Turns out, video games are helping people develop real-world skills that can help them in real-world jobs.
Games like “SimCity,” for example, have helped peak players’ interest in city building and management, and prepared those players for actual city-based jobs, including building, transportation, housing, and other positions, reports the Los Angeles Times.
For example, since SimCity and its string of sequels were released over the course of 30 years, “the games have introduced millions of players to the joys and frustrations of zoning, street grids and infrastructure funding — and influenced a generation of people who plan cities for a living,” the Los Angeles Times says. In many cases, the games were today’s transit planners’, architects’, activists’, and others’ first exposures to running a city.
The Los Angeles Times also says that many people have said that “SimCity” helped them visualize “how a single change can affect a whole city,” how transit, livability and economy are connected, among other elements found in real-world cities.
Takeaway for decision makers: it’s not all fun and games:
But, while games like “SimCity” have played major roles in influencing job choices and skill development, they have their limitations, too.

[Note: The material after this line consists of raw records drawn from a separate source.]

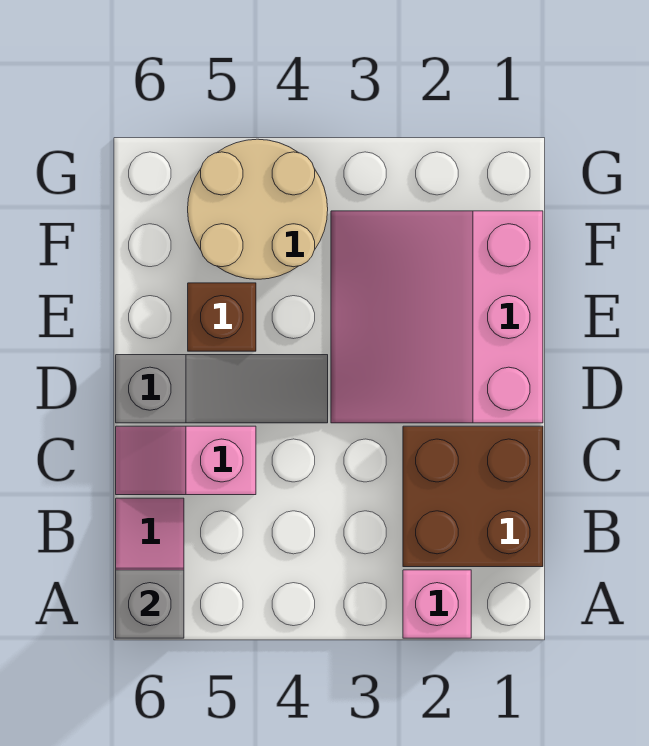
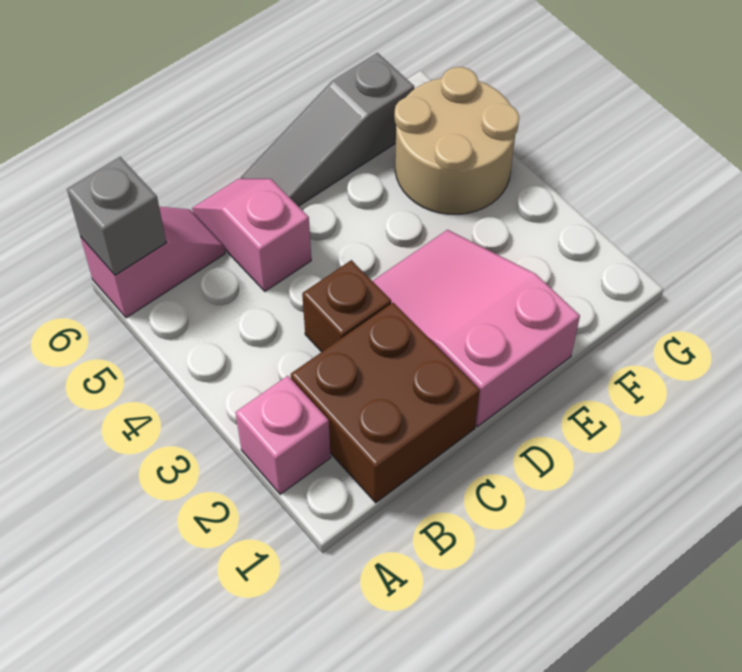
pink slope D1:F3 level 1 top 1 -> pink slope D1:E3 level 1 top 1
grey slope D4:D6 level 1 top 6 -> grey slope D6:F6 level 1 top F
brown brick E5 level 1 -> brown brick C3 level 1

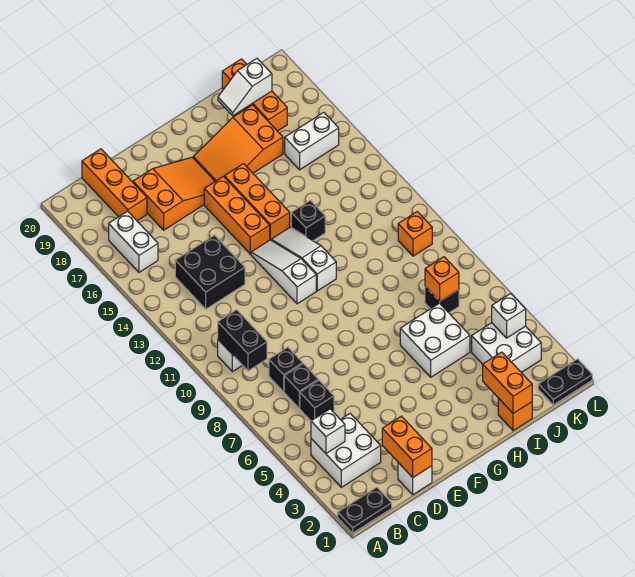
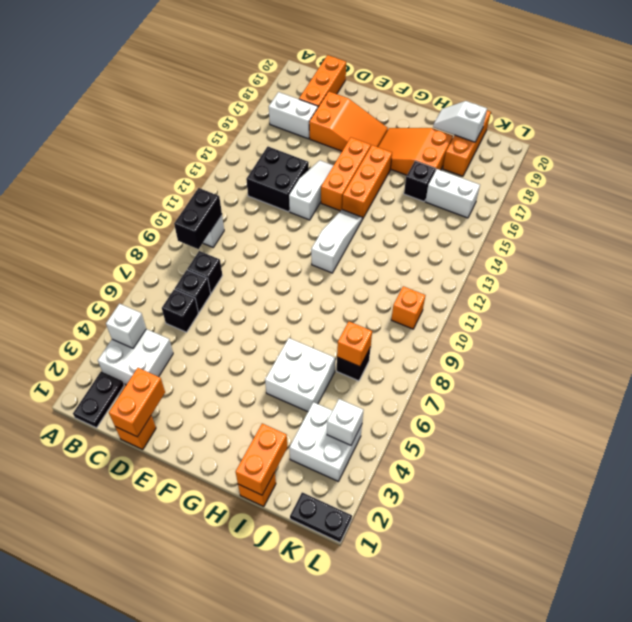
black plate A1:B1 level 1 -> black plate B1:B2 level 1
white brick B16:B17 level 1 -> white brick B17:C17 level 1
white brick D1 level 1 -> orange brick D1 level 1
white slope F11:F13 level 1 top 11 -> white slope E13:E15 level 1 top 13
black brick H13 level 1 -> black brick I16 level 1

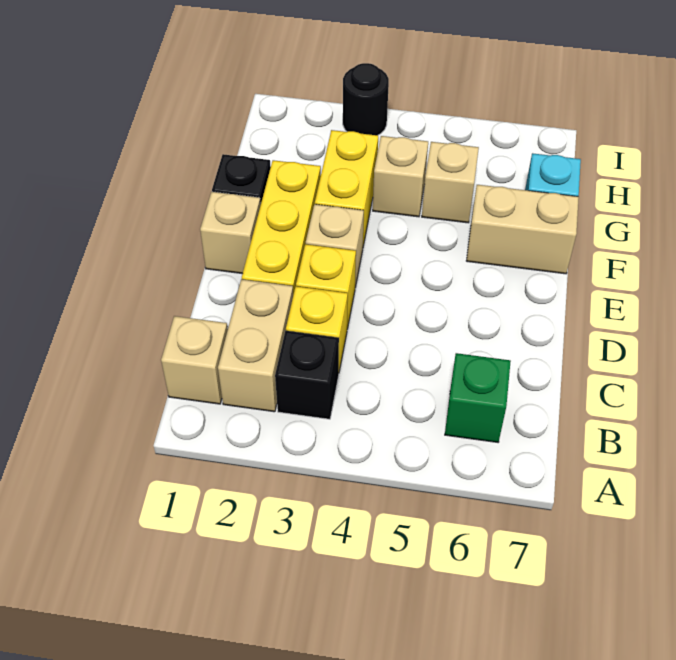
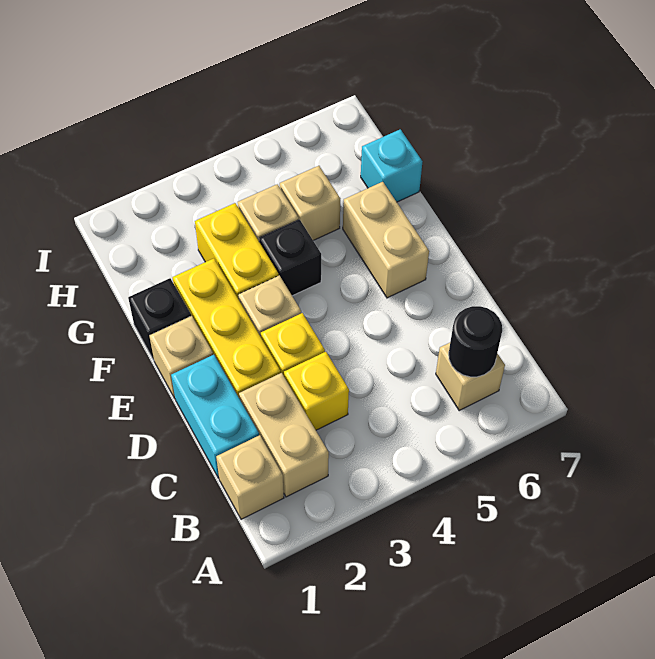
black brick B3 level 1 -> black brick F4 level 1
green brick B6 level 1 -> tan brick B6 level 1
none -> cyan brick C1:D1 level 1
tan brick F6:F7 level 1 -> tan brick E6:F6 level 1
black round brick I3 level 1 -> black round brick B6 level 2

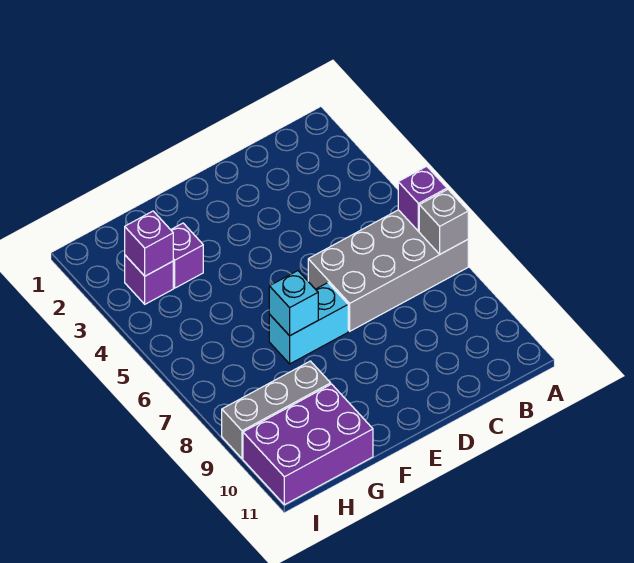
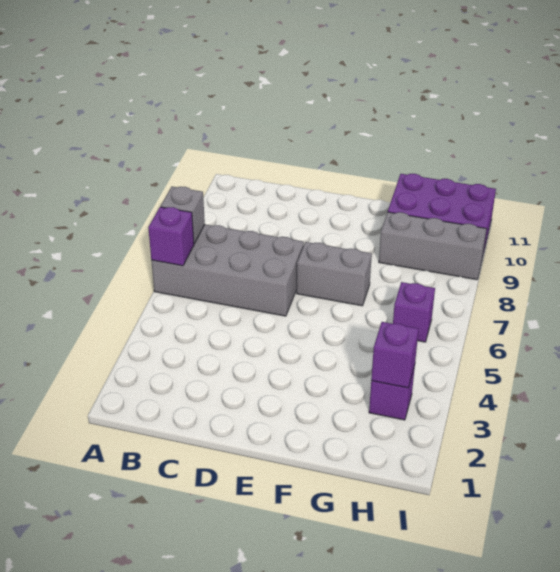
cyan brick E7:F7 level 1 -> grey brick E7:F7 level 1
cyan brick F7 level 2 -> none
purple brick G3 level 1 -> purple brick H6 level 1

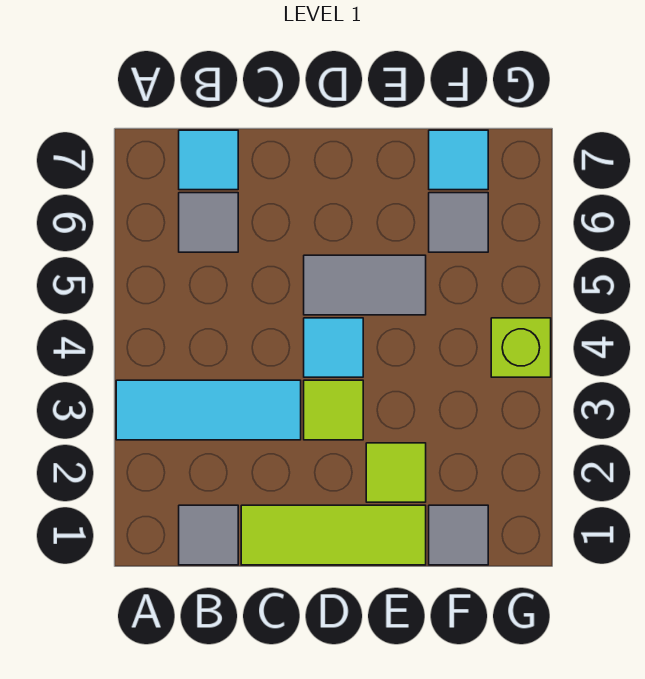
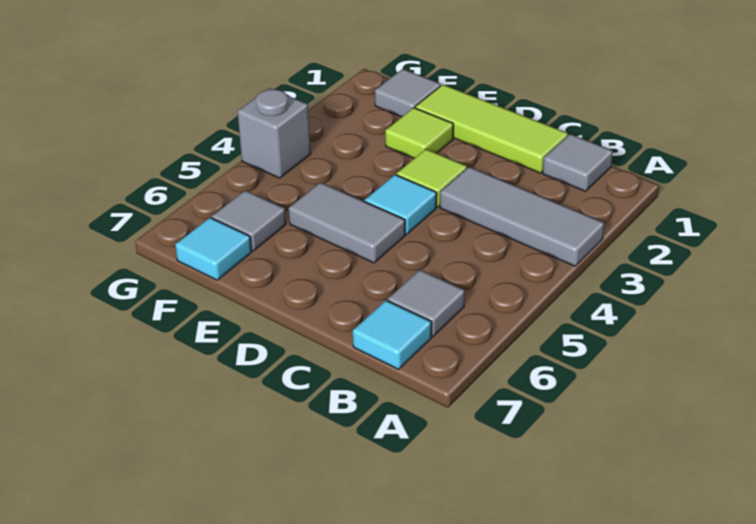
cyan tile A3:C3 level 1 -> grey tile A3:C3 level 1
lime brick G4 level 1 -> grey brick G4 level 1

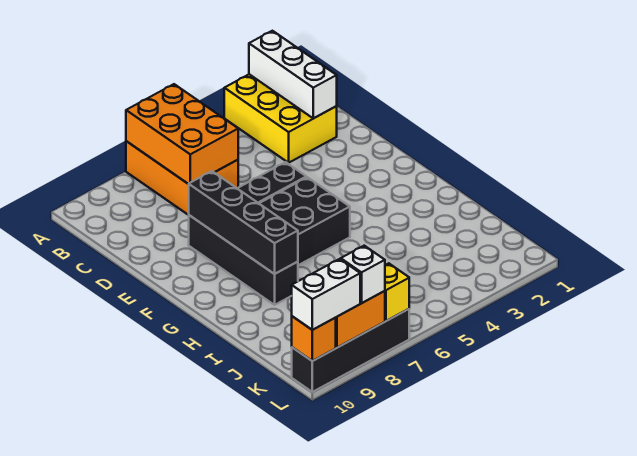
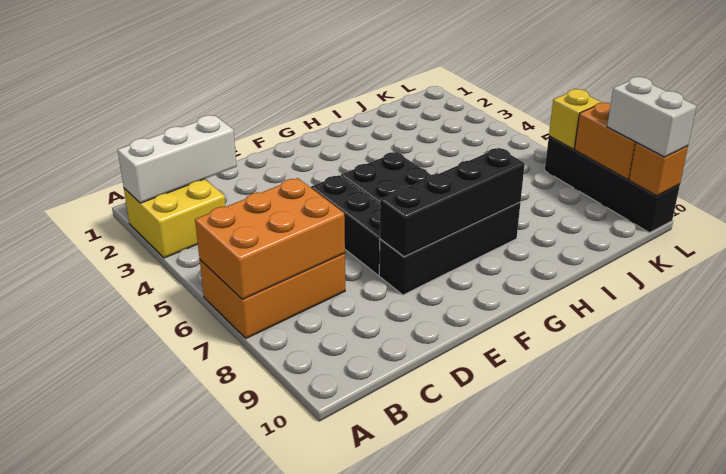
yellow brick A2:C3 level 1 -> yellow brick A2:B3 level 1
white brick L8 level 3 -> none

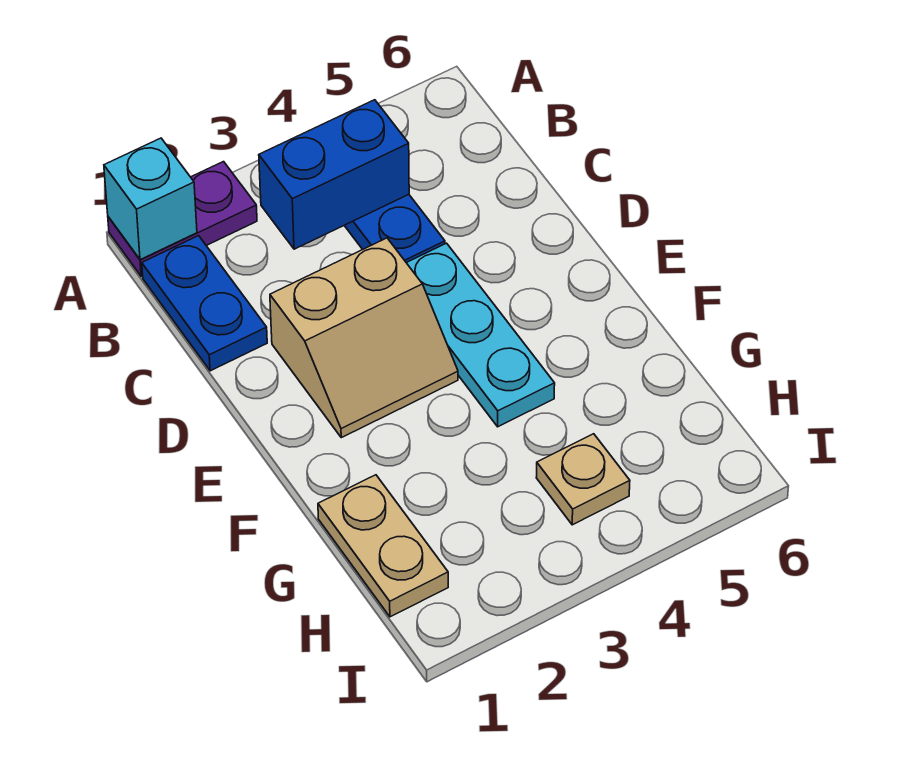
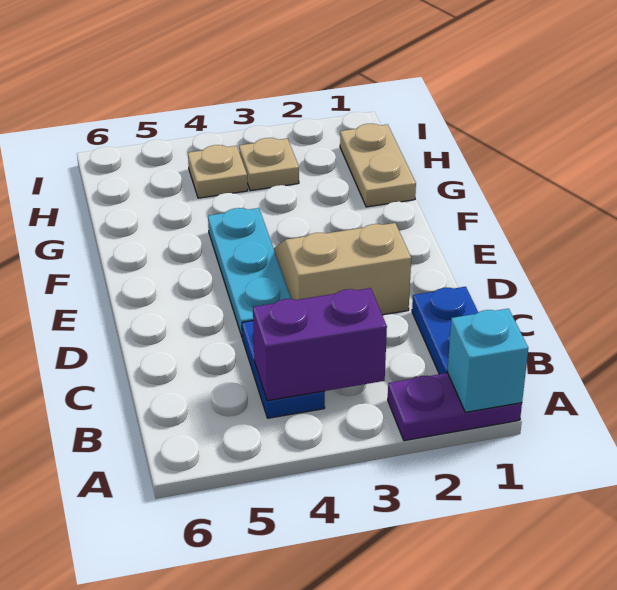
blue brick B3:B4 level 2 -> purple brick B3:B4 level 2
none -> tan plate H3 level 1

The Los Angeles Times says, for example, “like most video games based on real-world jobs, “SimCity” oversimplifies some of the more mundane elements of urban planning. The game has never allowed mixed-use space,” which means that buildings currently seen in today’s cities, such as mid-rise apartments with ground-floor commercial space, don’t exist in the game. Plus, the game excludes bike lanes, includes unattractive parking lots, and never accurately depicts the square footage of parking lots seen in its digital cities.
Players also run the risk of growing accustomed to building cities in these games that are not feasible in real life. The Los Angeles Times says that one player who used “SimCity” built a city with no space for vehicle drivers – only for buses and trains. “But like in real life, mass transit is expensive to build and maintain in “SimCity,” and some of the residents still want to drive, no matter how convenient [a] rail system is.”
As a result, while games like “SimCity” are useful in sparking interest in city planning and building, and giving players a taste of real life, it’s not the same as real life. Decision makers who are hiring people in similar positions might consider a candidate who got their start on these types of games, but who also has real-world experience and add value to a company, and ultimately, a city.